Pearls and Other Issues

Key facts regarding gastric lymphoma are as follows:

  • Gastric lymphoma is an uncommon malignancy, but it is the most common extranodal lymphoma.
  • The most common kinds are MALT lymphoma and diffuse large B-cell lymphoma, comprising over 90% of cases. 
  • MALT lymphoma is associated with the common H Pylori infection, and all patients with this condition should be treated for H Pylori infection, whether testing positive or not.
  • Pathologic changes associated with MALT lymphoma persisting after treatment are often associated with gene translocations.
  • Other infections associated with gastric lymphomas include HIV, EBV, hepatitis B, and HTLV-1. EBV is especially associated with DLBCL
  • DLBCL is a high-grade lesion with a worse prognosis than MALT lymphoma. It can arise from a transformation of MALT lymphoma or de novo.
  • Some cases can be managed by expectant observation with frequent EGDs and biopsies, and patient preference must be considered.
  • Surgery is reserved for cases with lesions not amenable to endoscopic intervention and complications of lymphoma or treatment.

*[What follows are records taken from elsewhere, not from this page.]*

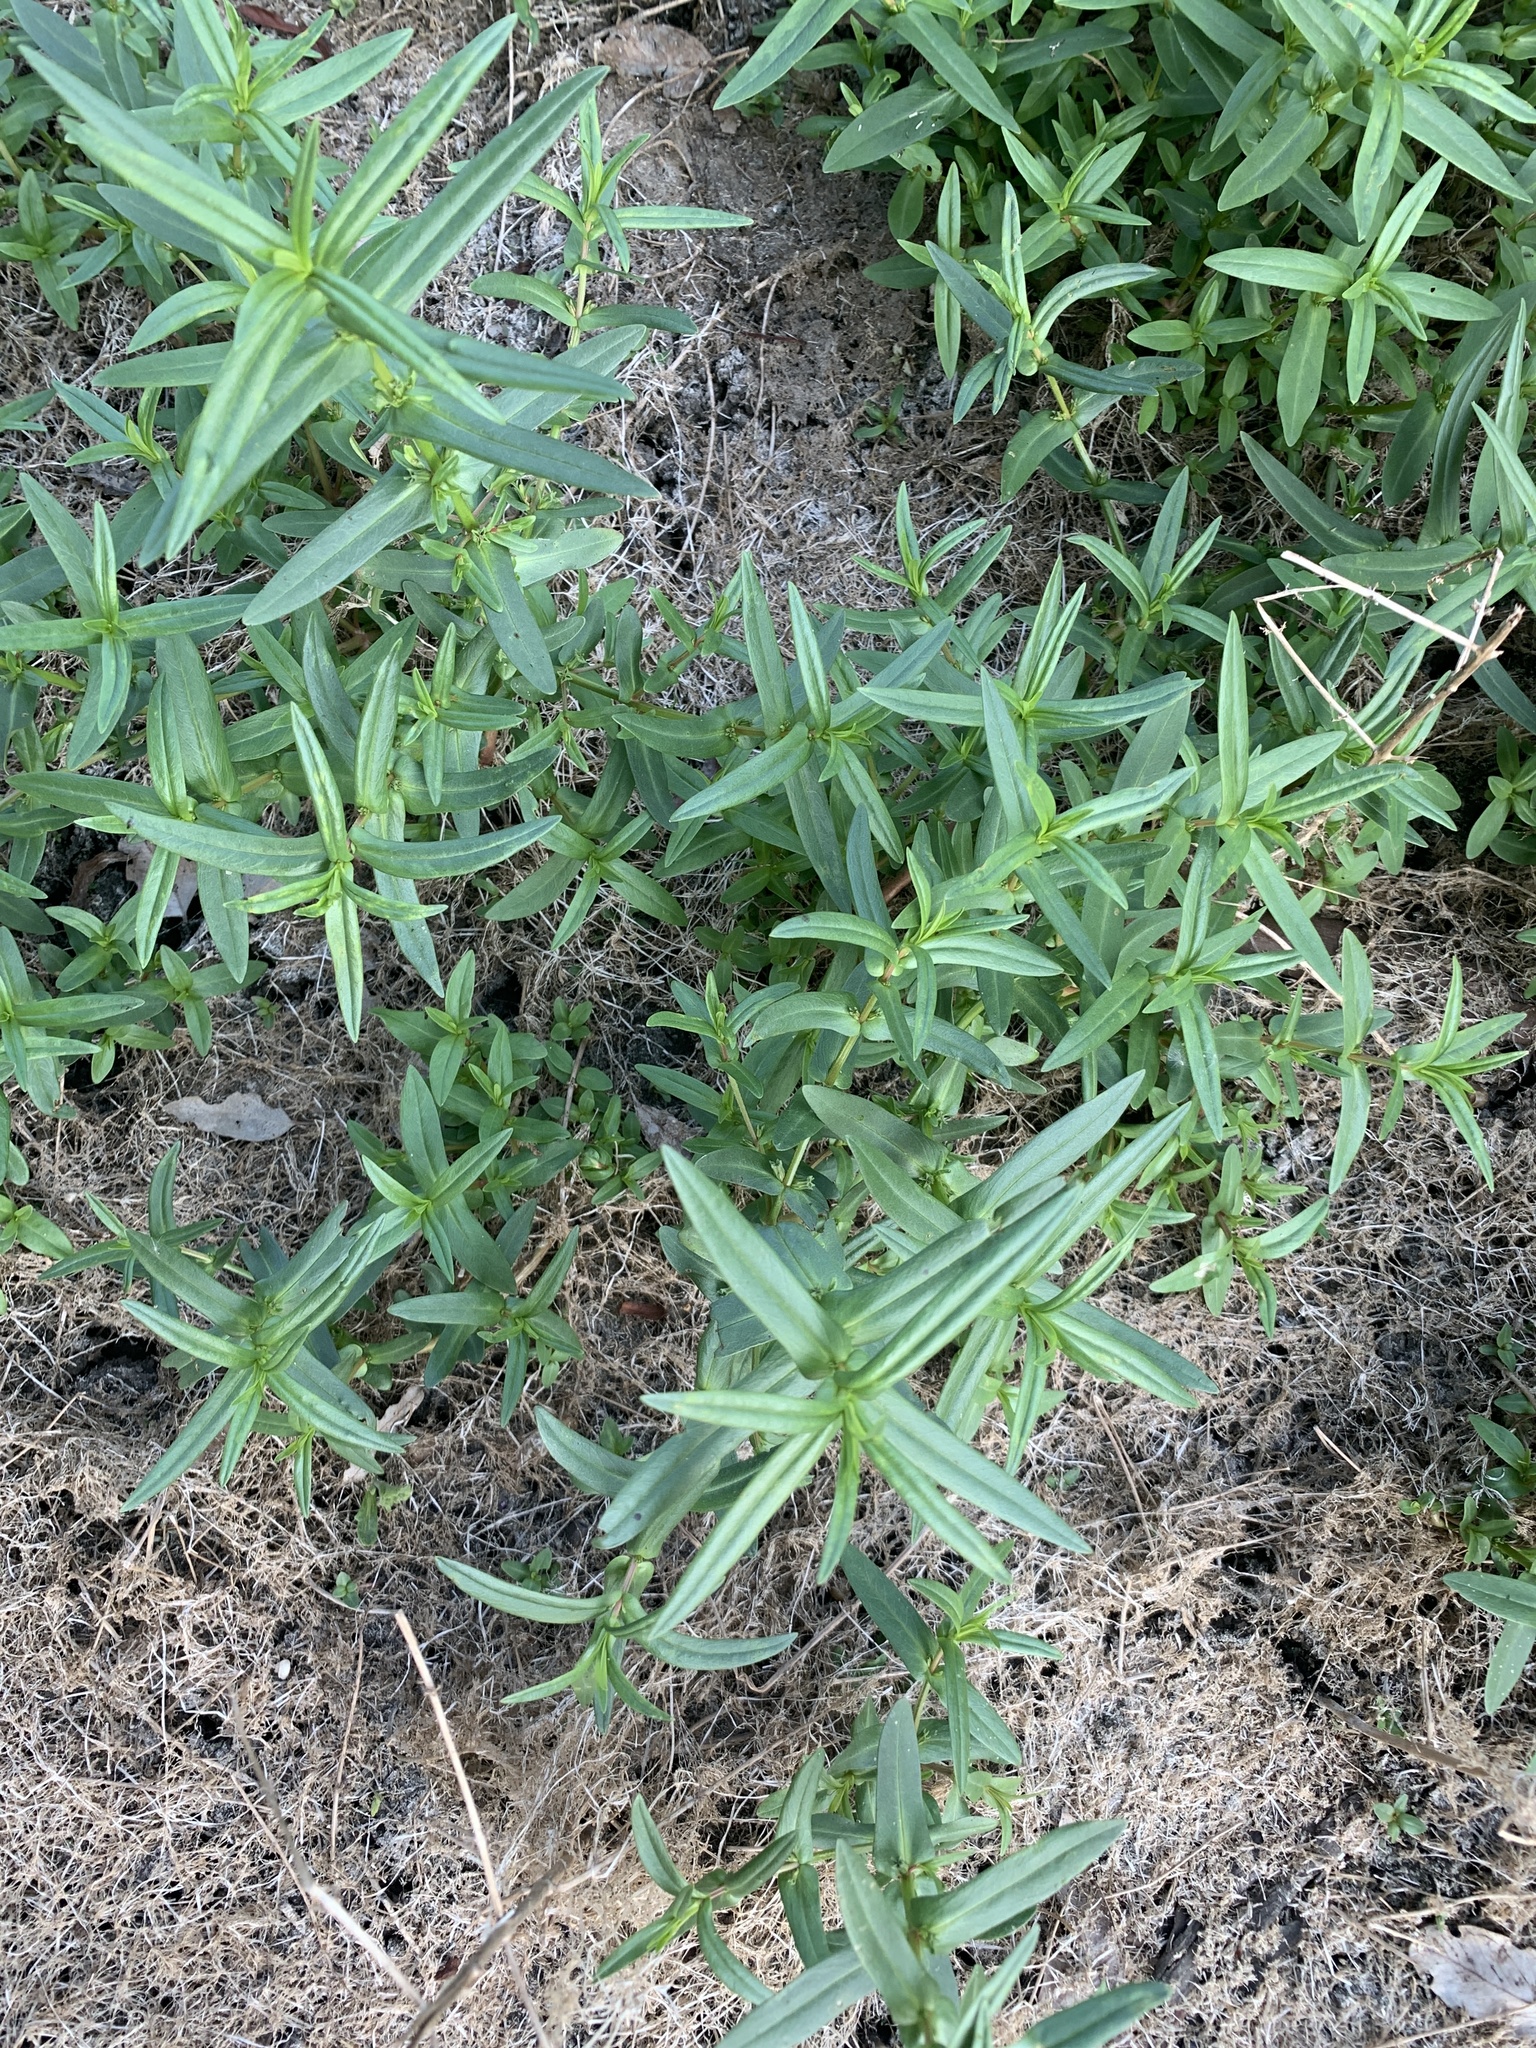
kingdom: Plantae
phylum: Tracheophyta
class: Magnoliopsida
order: Myrtales
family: Lythraceae
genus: Ammannia
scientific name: Ammannia coccinea
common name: Valley redstem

Enhancing Healthcare Team Outcomes

Research is limited, given the low incidence of gastric lymphoma. More clinical trials are needed to develop a uniform staging system and define the usefulness of various imaging techniques (especially endoscopic ultrasound) when staging gastric lymphoma. Primary care involvement and incorporation of consulting specialties, including gastroenterology, radiology, hematology, oncology, and surgical oncology, are paramount for optimal diagnosing and treating patients with primary gastric lymphoma. Social workers, nurses, and dieticians are integral to comprehensive patient care. Pharmacists are essential for avoiding medication interactions and adverse effects. Personalized and targeted treatments appear to be the future of the management of gastric lymphomas.